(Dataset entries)
_ _ _ _ _ _ _
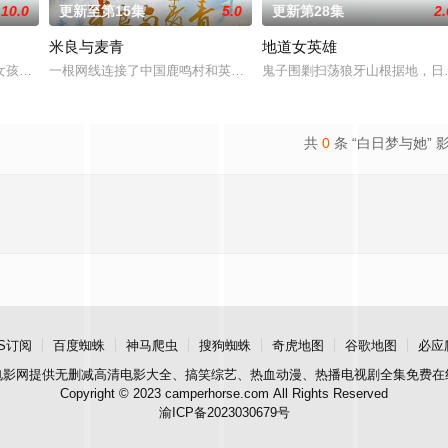
10.0
更新至第15集
5.0
更新第28集
2.
米良与麦青
地道女英雄
婚姻的殿堂没多久，还处在新婚燕尔的喜悦和幸福之中，虽然婆婆王翠芬有点难
女孩夏晓云（张歆艺 饰）邂逅了风度翩翩的集团老板高野（黄觉 饰），随着时
一根网线连接了中国鹿鸣村和英国牛津，麦香通过视频向米良宣告：
鬼子围剿扫荡狼牙山根据地，日
共
0
条 “白日梦与她” 
S订阅
百度蜘蛛
神马爬虫
搜狗蜘蛛
奇虎地图
谷歌地图
必应
电影网
提供无删减高清电影大全、搞笑综艺、热血动漫、热播电视剧全集免费在
Copyright © 2023 camperhorse.com All Rights Reserved
渝ICP备2023030679号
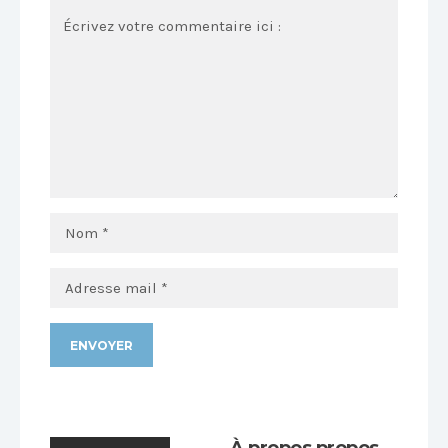
Alternative:
À propos propos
_ _ _ _ _ _ _
## TASK DETAILS
Write out every line of text in the items above without changing a character, and leave the pictures out of your answer.

## ANSWER SPACE
10.0
更新至第15集
5.0
更新第28集
2.
米良与麦青
地道女英雄
婚姻的殿堂没多久，还处在新婚燕尔的喜悦和幸福之中，虽然婆婆王翠芬有点难
女孩夏晓云（张歆艺 饰）邂逅了风度翩翩的集团老板高野（黄觉 饰），随着时
一根网线连接了中国鹿鸣村和英国牛津，麦香通过视频向米良宣告：
鬼子围剿扫荡狼牙山根据地，日
共
0
条 “白日梦与她” 
S订阅
百度蜘蛛
神马爬虫
搜狗蜘蛛
奇虎地图
谷歌地图
必应
电影网
提供无删减高清电影大全、搞笑综艺、热血动漫、热播电视剧全集免费在
Copyright © 2023 camperhorse.com All Rights Reserved
渝ICP备2023030679号
Alternative:
À propos propos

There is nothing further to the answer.